Then there are all the anxieties and doubts. My own inadequacy. The accusation that I am throwing my life away. The fear of learning a new language and culture. The fear of loneliness. The fear of failure. 

What do I do with all this? How do I respond to all these things? 

And what in the world do I say when people ask me how my trip was? How do I explain what this bursting heart feels in the 20 seconds that they give me? 

So as my eyes stare out the window at the bright white towers of clouds, I see nothing. It's like when something hurts so bad that you can't hear, smell, or see anything else because the pain drowns it all  out. Your body can only handle so much stimuli, and in this moment my heart was taking up every ounce of it. My heart literally hurt. It felt swollen, like it was going to burst with all these thoughts and emotions. 

But here is the thing about swelling. Swelling occurs when the body has suffered an insult, and the body's immune responders rush to the scene. Yes, the swelling causes pain, but it also brings healing. 

This aching heart has suffered an "insult". My heart has been pricked by the pain, suffering, and injustice of the world. It has also been pricked with the love of Christ. It has been pricked by Burkina, and all my body's defense mechanisms are rushing to the point of attack. As my heart swells, I feel the pain, but I also know the healing has begun. My entire life has been turned upside down and all the way around because of the kingdom of God and it's power across the world. 
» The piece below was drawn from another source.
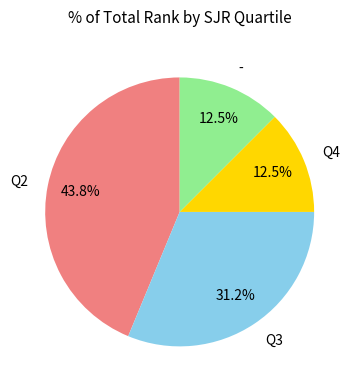

Approximately how many times larger is the value at Q2 compared to Q4?

3.5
I love what Elisabeth Elliot wrote in Passion and Purity. "Think of the self God has given as an acorn. It is a marvelous little thing, a perfect shape, perfectly designed for its purpose, perfectly functional. Think of the grand glory of an oak tree. God's intention when he made the acorn was the oak tree. His intention for us is '...the measure of the stature of the fullness of Christ.' Many deaths must go into our reaching that measure, many letting-goes. When you look at the oak tree, you don't feel that the 'loss' of the acorn is a very great loss. The more you perceive God's purpose in your life, the less terrible the losses seem." 

When my heart felt so overwhelmed, that message came in perfect timing for me as well as this truth from Isaiah 58.

"and if you spend yourselves in behalf of the hungry
    and satisfy the needs of the oppressed,
then your light will rise in the darkness,
    and your night will become like the noonday.
11 The Lord will guide you always;
    he will satisfy your needs in a sun-scorched land
    and will strengthen your frame.
You will be like a well-watered garden,
    like a spring whose waters never fail."


What promises! I feel like such a tiny acorn, but I know God is calling an oak tree out of me. I am not yet the person he created me to be, but I feel him rising her up in me (and she speaks French!). The loss of this acorn-life is nothing compared to the glory to be gained. I can trust that God will guide me always, even in a sun-scorched land. I want to spend myself to my very end on behalf of the hungry and oppressed, and I can trust that even when it gets unbearable and I am weary, the Lord will cause my light to rise in darkness, and he will make me a fountain-spring that does not run dry.

So how do I respond to all these things? God gave me the answer in Psalm 147:1. "How good it is to praise the Lord, how pleasant and fitting to praise him." One version reads, "How befitting to praise him." Praise is befitting on the Lord; it looks good on him. We were not meant to take the praise that he deserves, and when we put it on, it does not befit is. We were made to dress him in our utmost worship, and it becomes pleasant for us and fitting on him to receive such glory. 

This trip to Burkina Faso. All these stories and experiences. The dream as a fourth-grader. The stepping stones to get to this place. The commitment I have made and all the adventures yet to come. This acorn. 

I respond to all these things with praise and adoration to our father, God Almighty, and the Lord Jesus Christ, for it is very fitting and pleasant to praise him.